[Extrait choisi]
○ ○ ○ ○ ○

* Israël continue de rassembler troupes et véhicules près de Gaza en vue d'une opération

* Le Hamas appelle les Palestiniens au soulèvement ce vendredi

* Le chef de la diplomatie US en visite dans la région pour éviter un embrasement

* Treize ressortissants français tués dans l'attaque du Hamas-Macron

* Tensions dans des villes occidentales

par Henriette Chacar, Nidal al-Mughrabi et Humeyra Pamuk

JERUSALEM/GAZA/TEL AVIV, 13 octobre (Reuters) - Il est maintenant l'"heure de la guerre", a déclaré le chef de l'armée israélienne, alors que Tsahal a continué jeudi de déployer des chars d'assaut près de la bande de Gaza en vue d'une opération massive au sol pour "éradiquer" le Hamas, qui contrôle l'enclave palestinienne, densément peuplée.

Voulant rassembler les soutiens, le gouvernement israélien a montré au secrétaire d'Etat américain Antony Blinken, arrivé jeudi pour des entretiens dans la région, et aux ministres de la Défense de l'Otan des images très explicites d'enfants et de civils tués par le Hamas lors des attaques du week-end dans des localités israéliennes proches de Gaza.

"C'est tout simplement de la dépravation dans sa forme la plus inimaginable", a déclaré Antony Blinken, disant avoir vu des images d'un bébé "criblé de balles", de soldats décapités et de jeunes incendiés dans leurs véhicules. "Cela va vraiment au-delà de quoi que ce soit de compréhensible", a ajouté le chef de la diplomatie américaine.

Israël a promis une "vengeance terrible" pour l'attaque du week-end dernier, la plus sanglante perpétrée par des combattants palestiniens dans l'histoire israélienne.

Selon la télévision publique Kan, le dernier bilan de l'attaque s'élève à plus de 1.300 morts. Des dizaines d'Israéliens et de ressortissants étrangers ont été enlevés par le Hamas et sont détenus en otages à Gaza; les autorités israéliennes ont indiqué avoir identifié 97 de ces otages.

○ ○ ○ ○ ○

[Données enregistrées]
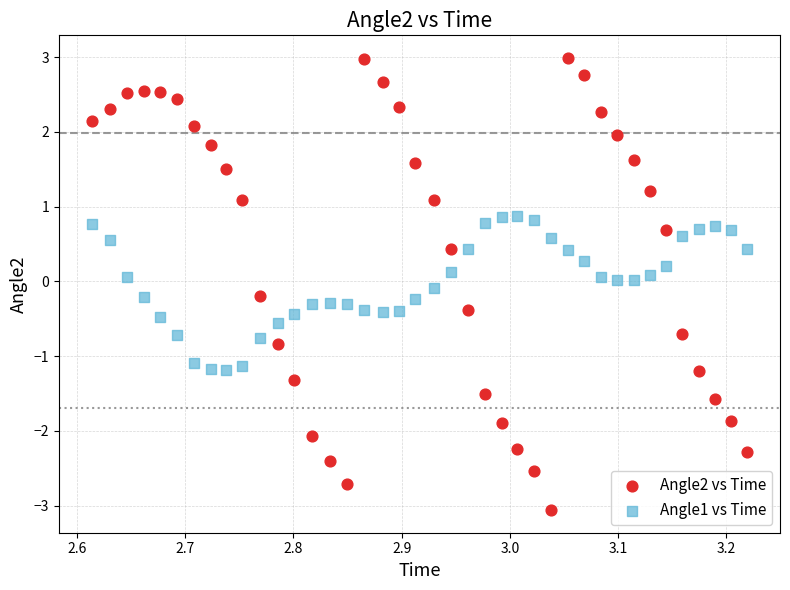

Across all data points, what is the range of Y values (max minus min)?

6.1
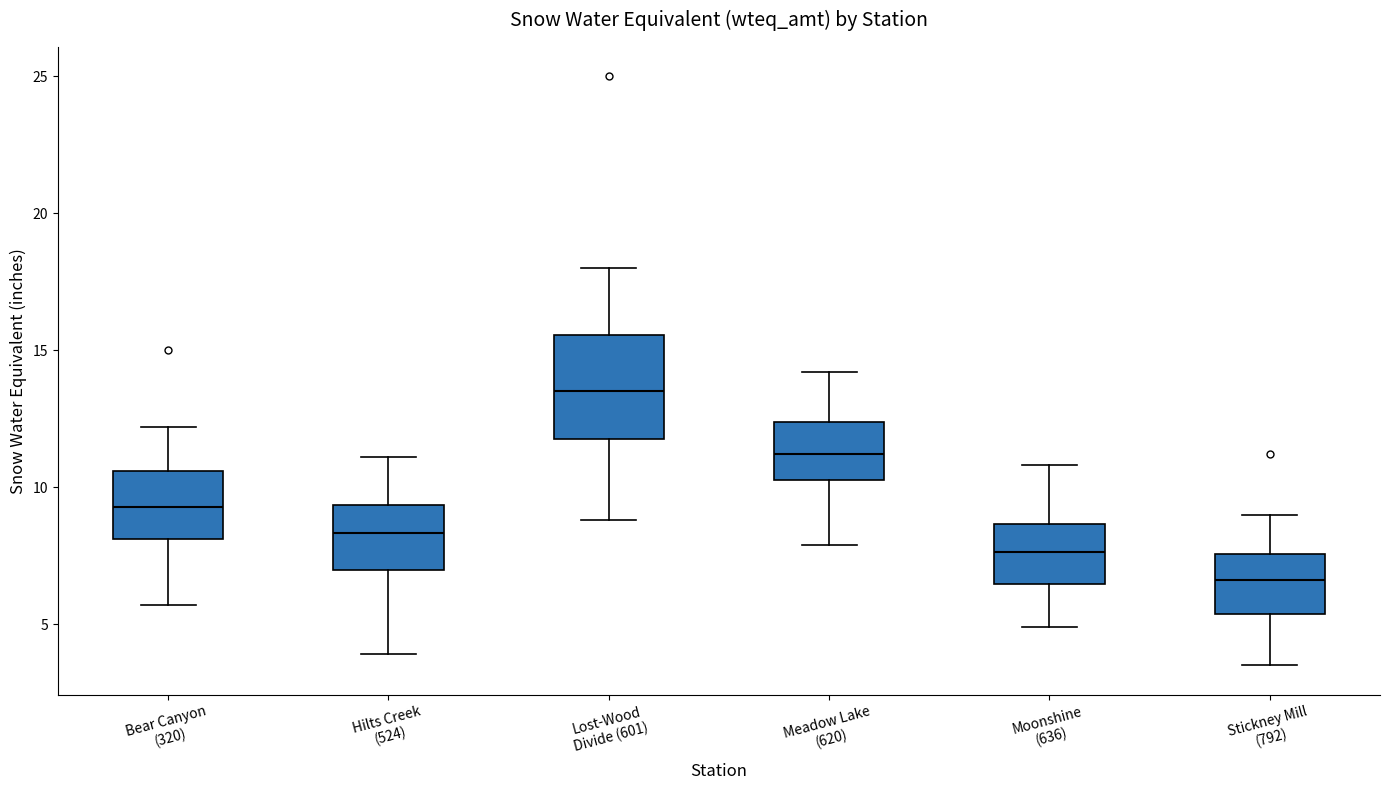

Reading left to right, transcribe this box plot: for each box, give where its median line is, the range the box spans, and where its two whiskers end, as read against the y-axis. The values are not printed on the chart, so give them approximately, as read against the axis.

Bear Canyon (320): median 9.5, box 8.0 to 10.5, whiskers 5.5 to 12.0
Hilts Creek (524): median 8.5, box 7.0 to 9.5, whiskers 4.0 to 11.0
Lost-Wood Divide (601): median 13.5, box 12.0 to 15.5, whiskers 9.0 to 18.0
Meadow Lake (620): median 11.0, box 10.5 to 12.5, whiskers 8.0 to 14.0
Moonshine (636): median 7.5, box 6.5 to 8.5, whiskers 5.0 to 11.0
Stickney Mill (792): median 6.5, box 5.5 to 7.5, whiskers 3.5 to 9.0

○ ○ ○ ○ ○

[Consignes]
[1] D'après l'article sur le conflit entre Israël et le Hamas, combien d'otages les autorités israéliennes disent-elles avoir identifiés ?
[2] Poursuivez l'article sur le conflit entre Israël et le Hamas à partir de sa dernière phrase.

[Réponses attendues]
[1] Elles disent en avoir identifié 97.

[2]
L'armée israélienne mène depuis lors des frappes aériennes d'une intensité sans précédent contre Gaza, où vivent 2,3 millions de personnes, détruisant des quartiers entiers. L'enclave a été placée sous siège et sous blocus "total" - les arrivées de denrées alimentaires et de carburant sont bloquées, l'eau et l'électricité ont été coupées.

D'après les autorités de Gaza, plus de 1.500 Palestiniens ont été tués depuis qu'Israël a débuté ses frappes de représailles.

BLINKEN VA MULTIPLIER LES ENTRETIENS DANS LA RÉGION

En écho à d'autres représentants à travers le monde, Antony Blinken a appelé l'Etat hébreu à la retenue, tout en lui réaffirmant le soutien des Etats-Unis. "Nous serons toujours là à vos côtés", a-t-il dit.

Le secrétaire d'Etat américain va poursuivre ses déplacements dans la région dans le but d'éviter un embrasement du conflit. Il doit rencontrer vendredi en Jordanie le roi Abdullah et le chef de l'Autorité palestinienne, basée en Cisjordanie, Mahmoud Abbas. Il a prévu aussi de se rendre au Qatar, en Arabie saoudite, en Egypte et aux Emirats arabes unis, pays où certains sont en mesure de contacter le Hamas.

L'Iran, soutien du groupe palestinien, a prévenu via son ministre des Affaires étrangères que des crimes supplémentaires contre les Palestiniens donneront lieu à une réponse du "reste de l'axe", sous-entendu l'axe de résistance formé par Téhéran, les factions armées palestiniennes, la Syrie, le mouvement armé libanais du Hezbollah et d'autres groupes.

Hossein Amirabdollahian a ajouté qu'Israël et ses alliés seraient responsables des conséquences, dénonçant comme des "crimes de guerre" le déplacement des Palestiniens et les coupures d'eau et d'électricité dans la bande de Gaza.

Téhéran, qui a salué l'attaque du Hamas en Israël, nie toute implication directe.

Le chef de l'armée israélienne, le général Herzi Halevi, a déclaré que les leçons des failles sécuritaires ayant permis l'attaque depuis Gaza seraient tirées en temps voulu. "Nous allons apprendre, enquêter, mais maintenant, c'est l'heure de la guerre", a-t-il dit.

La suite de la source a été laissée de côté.